Parts of the exercise>
A) According to the excerpt on failed I.T. projects, what was the first failure the TIME cover described in the original "ObamaCare" web portal?
B) In one to three sentences, explain what the excerpt on failed I.T. projects says is wrong with a database that isn't "indexed."

Excerpt>
========================================

It's no coincidence that some of the most-spectacular failed projects are in I.T. : the payroll system, ArriveCAN, the original "ObamaCare" web portal. (The TIME magazine cover on the latter is illuminating, describing jaw-droppingly stupid failures that the I.T. newbie can spot at once. The first was that the database of recipients wasn't "indexed" - that's like a library card catalog being in random order, so that you have to search the whole library list for each book found.)

Custom I.T. , you see, was turned over to consultants nearly 30 years ago. Larger companies had "data processing" departments, programmers who spent a career managing the mainframe payroll system, after writing it. But, computing got more complex, and the Data Processing Department struggled to keep everybody on their beloved mainframe. Their "customer departments" that did the actual corporate function, broke out to use PCs and small servers, started calling consultants if the DP department refused to help.

========================================

Material shown>
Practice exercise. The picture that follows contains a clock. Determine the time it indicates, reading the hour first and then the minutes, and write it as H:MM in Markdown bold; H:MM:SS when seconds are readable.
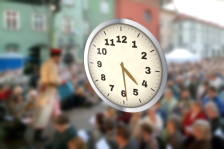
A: **4:29**
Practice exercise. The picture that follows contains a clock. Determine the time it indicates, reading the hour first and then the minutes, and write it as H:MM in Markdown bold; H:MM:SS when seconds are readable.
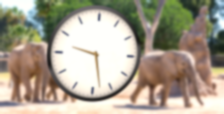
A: **9:28**
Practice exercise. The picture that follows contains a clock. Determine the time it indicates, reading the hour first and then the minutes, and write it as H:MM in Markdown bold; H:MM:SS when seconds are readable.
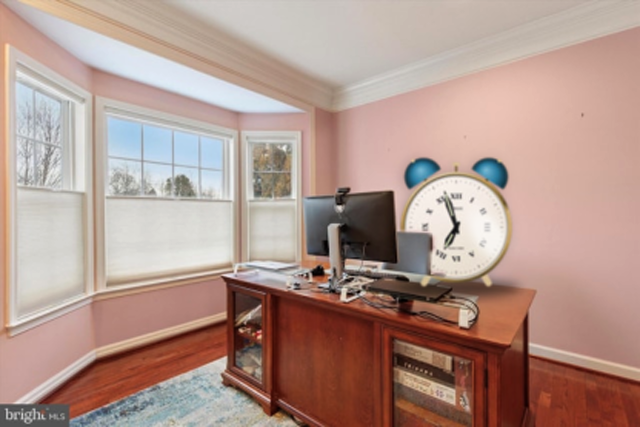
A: **6:57**
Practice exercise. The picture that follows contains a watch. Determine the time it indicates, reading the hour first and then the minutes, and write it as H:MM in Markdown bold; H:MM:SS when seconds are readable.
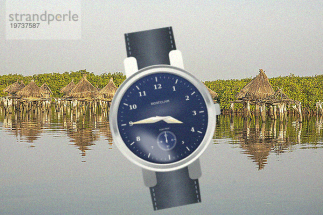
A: **3:45**
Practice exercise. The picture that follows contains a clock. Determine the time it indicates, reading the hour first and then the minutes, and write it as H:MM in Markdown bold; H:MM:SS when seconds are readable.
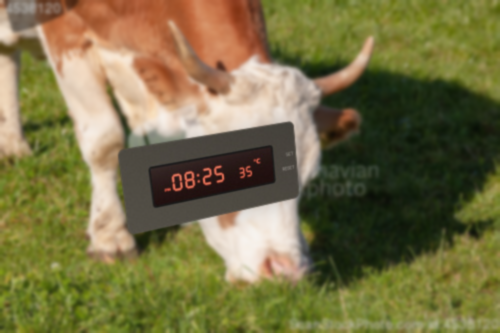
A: **8:25**
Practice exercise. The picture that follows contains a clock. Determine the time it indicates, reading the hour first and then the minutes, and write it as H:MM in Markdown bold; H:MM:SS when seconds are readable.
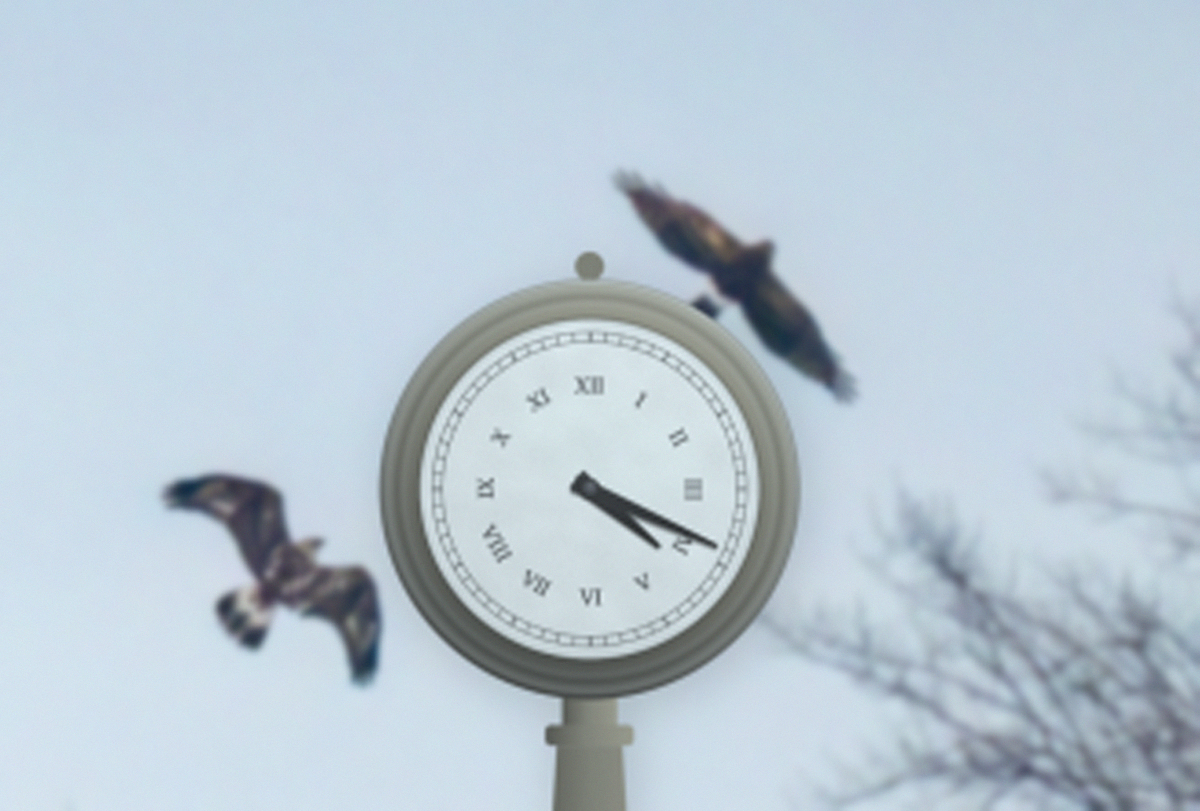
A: **4:19**
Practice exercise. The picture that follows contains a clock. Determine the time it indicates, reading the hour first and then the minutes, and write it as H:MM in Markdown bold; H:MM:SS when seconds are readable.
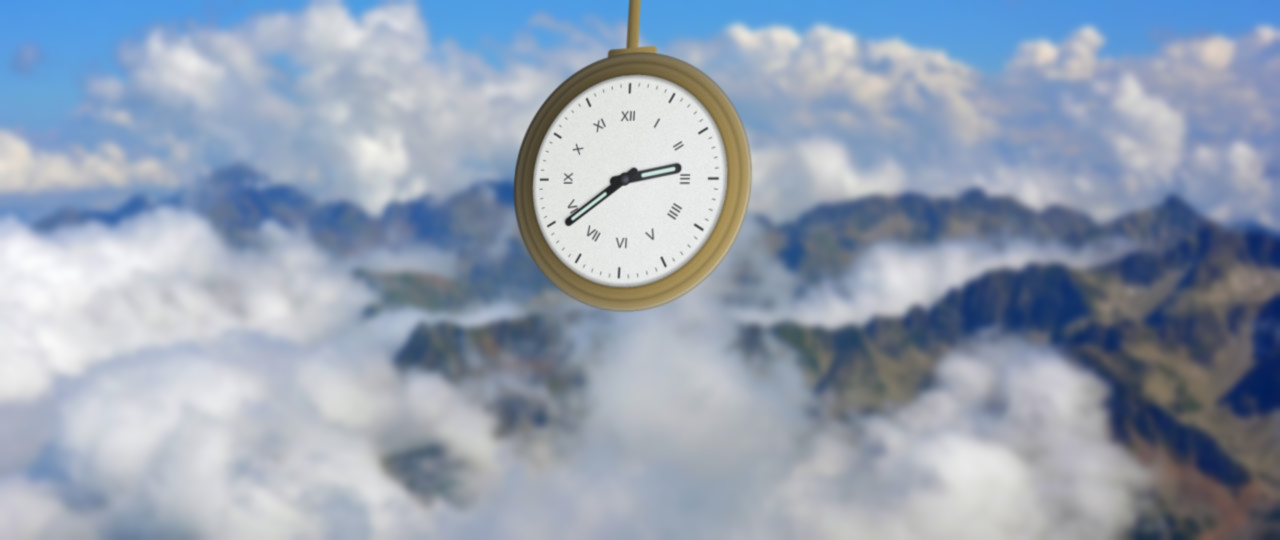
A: **2:39**
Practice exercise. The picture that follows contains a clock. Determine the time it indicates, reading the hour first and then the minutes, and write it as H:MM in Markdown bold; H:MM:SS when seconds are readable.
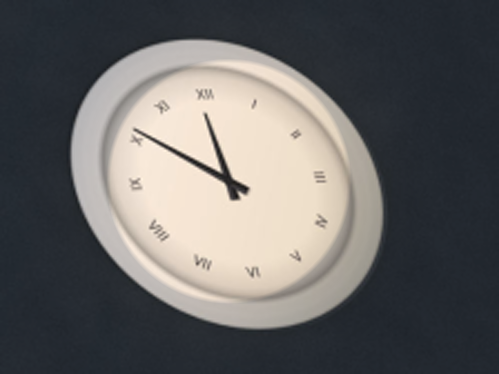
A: **11:51**
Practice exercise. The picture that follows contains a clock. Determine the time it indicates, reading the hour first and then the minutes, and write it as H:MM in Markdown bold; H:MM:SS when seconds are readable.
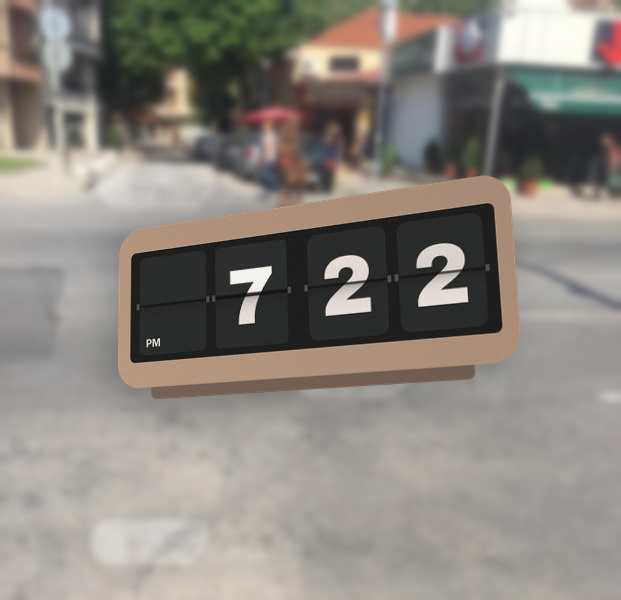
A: **7:22**
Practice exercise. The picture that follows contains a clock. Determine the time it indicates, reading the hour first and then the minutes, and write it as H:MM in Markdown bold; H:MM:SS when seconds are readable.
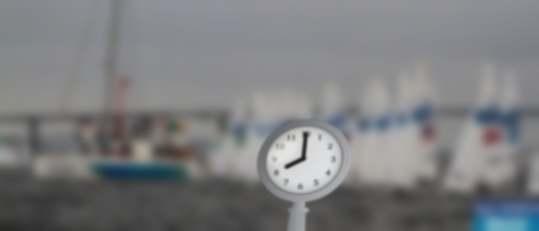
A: **8:00**
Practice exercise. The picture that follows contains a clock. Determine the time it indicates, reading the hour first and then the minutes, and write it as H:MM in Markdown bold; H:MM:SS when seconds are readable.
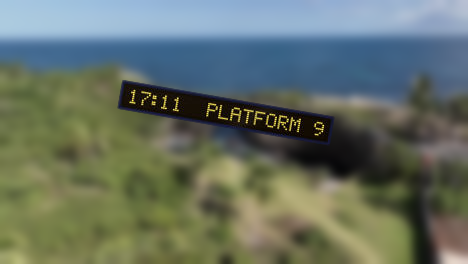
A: **17:11**
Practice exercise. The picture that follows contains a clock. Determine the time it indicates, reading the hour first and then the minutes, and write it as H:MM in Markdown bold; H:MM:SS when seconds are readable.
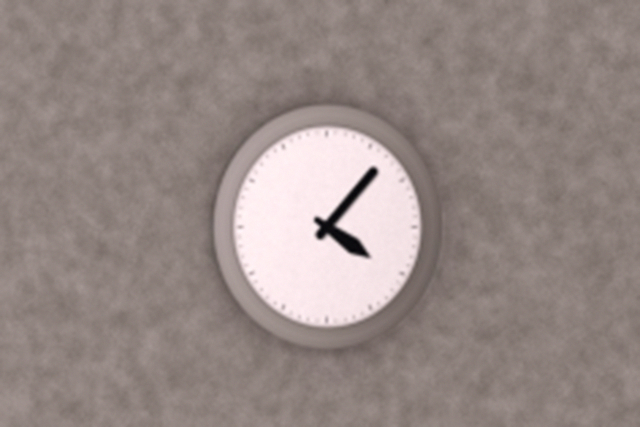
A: **4:07**
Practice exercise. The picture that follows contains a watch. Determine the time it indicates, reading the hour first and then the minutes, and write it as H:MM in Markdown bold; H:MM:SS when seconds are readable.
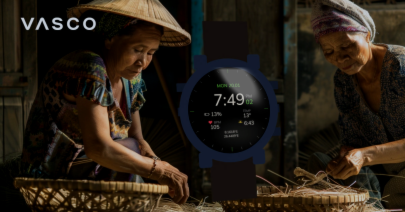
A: **7:49**
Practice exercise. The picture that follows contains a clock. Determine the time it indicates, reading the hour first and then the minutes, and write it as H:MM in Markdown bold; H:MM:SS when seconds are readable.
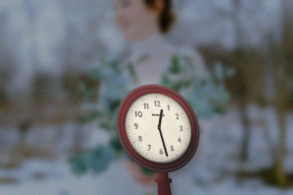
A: **12:28**
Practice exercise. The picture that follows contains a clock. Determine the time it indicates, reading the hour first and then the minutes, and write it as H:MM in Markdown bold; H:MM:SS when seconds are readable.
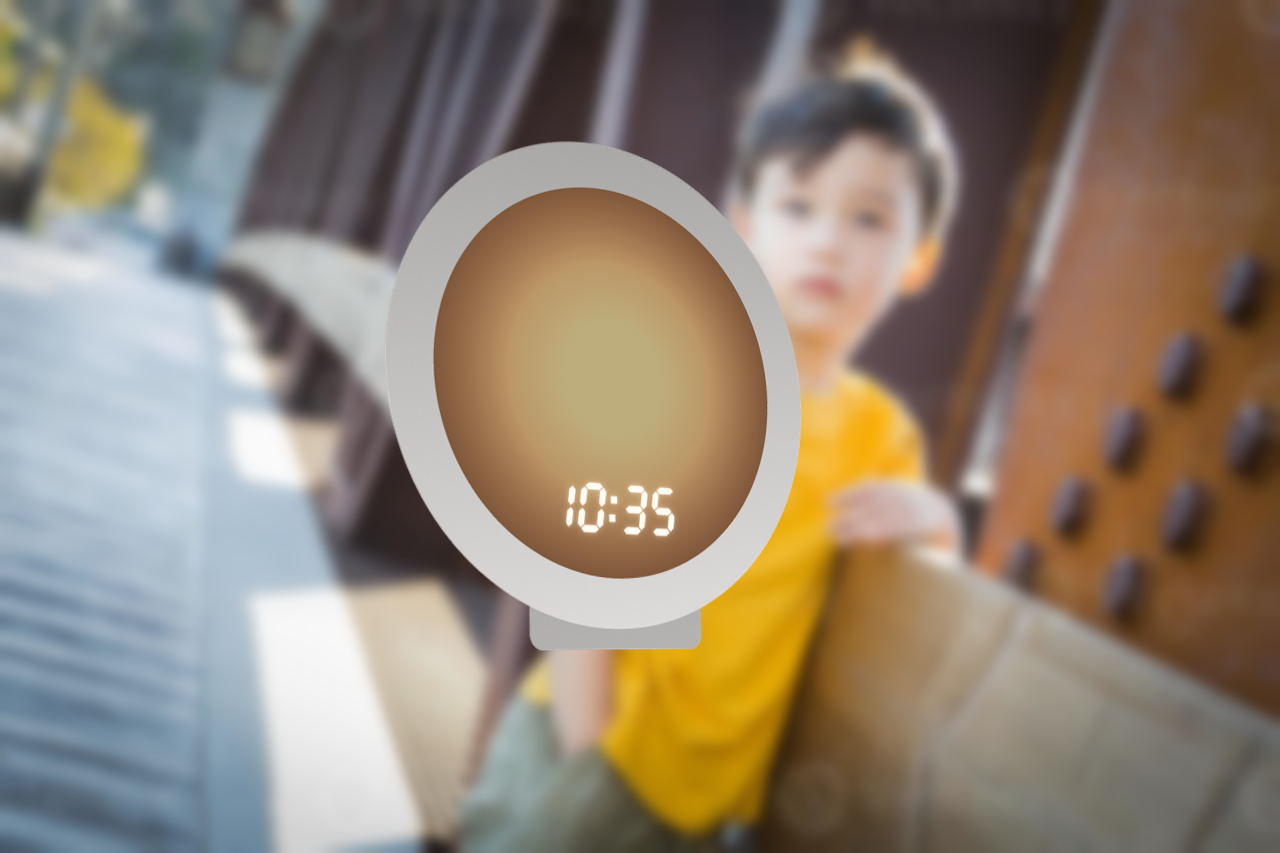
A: **10:35**
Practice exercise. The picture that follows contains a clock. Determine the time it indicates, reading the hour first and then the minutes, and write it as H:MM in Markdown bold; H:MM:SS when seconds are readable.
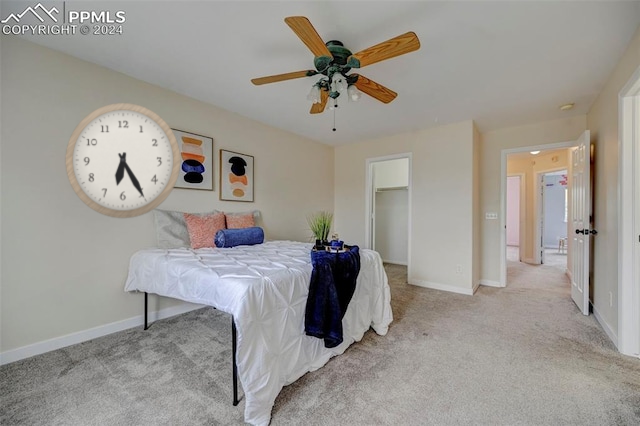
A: **6:25**
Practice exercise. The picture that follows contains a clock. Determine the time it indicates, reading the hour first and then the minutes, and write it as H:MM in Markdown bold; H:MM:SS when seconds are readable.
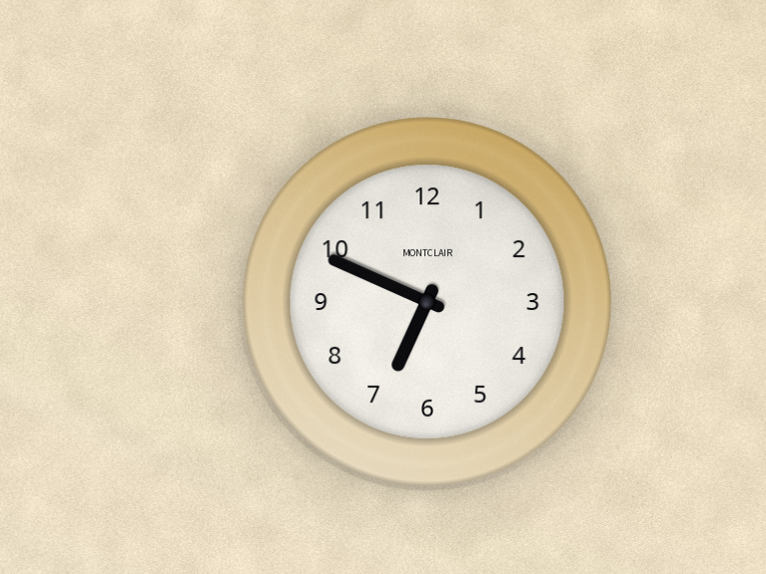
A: **6:49**
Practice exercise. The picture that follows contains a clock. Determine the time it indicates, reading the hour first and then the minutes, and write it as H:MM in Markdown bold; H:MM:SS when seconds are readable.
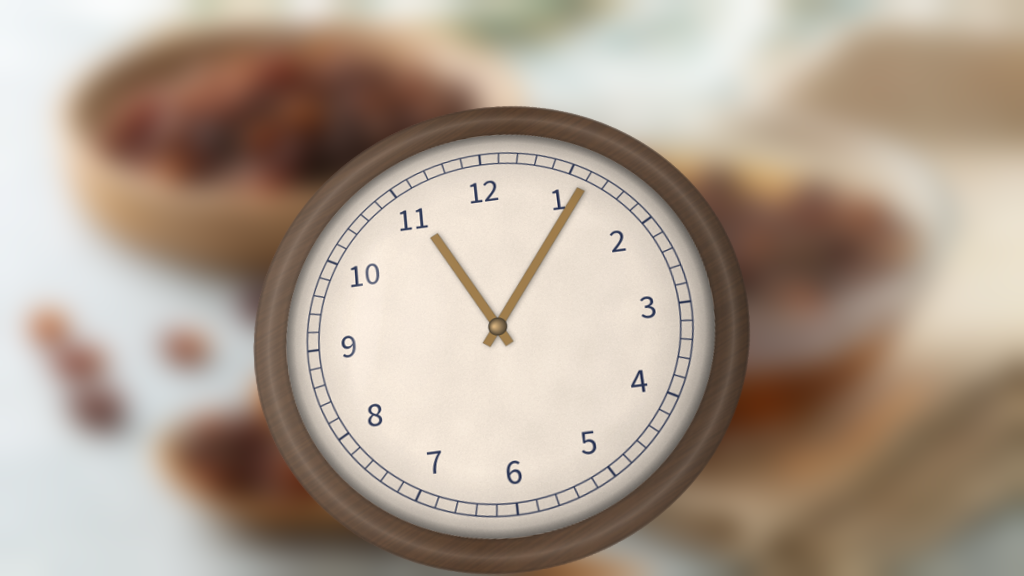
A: **11:06**
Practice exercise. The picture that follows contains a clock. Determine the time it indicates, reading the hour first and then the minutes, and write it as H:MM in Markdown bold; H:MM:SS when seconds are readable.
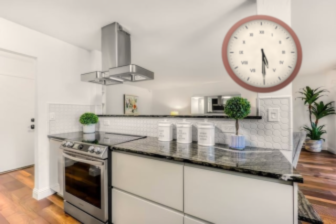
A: **5:30**
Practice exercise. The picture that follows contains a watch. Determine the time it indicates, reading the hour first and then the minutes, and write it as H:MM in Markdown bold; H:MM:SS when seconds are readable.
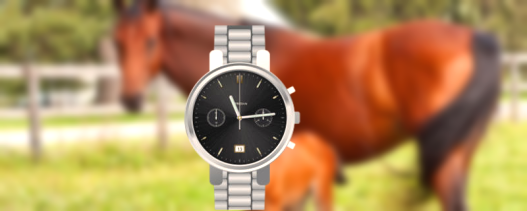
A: **11:14**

========================================

Answers to the exercise>
A) The database of recipients wasn't indexed.

B) An unindexed database is like a library card catalog kept in random order. To find each item, you have to search the whole list.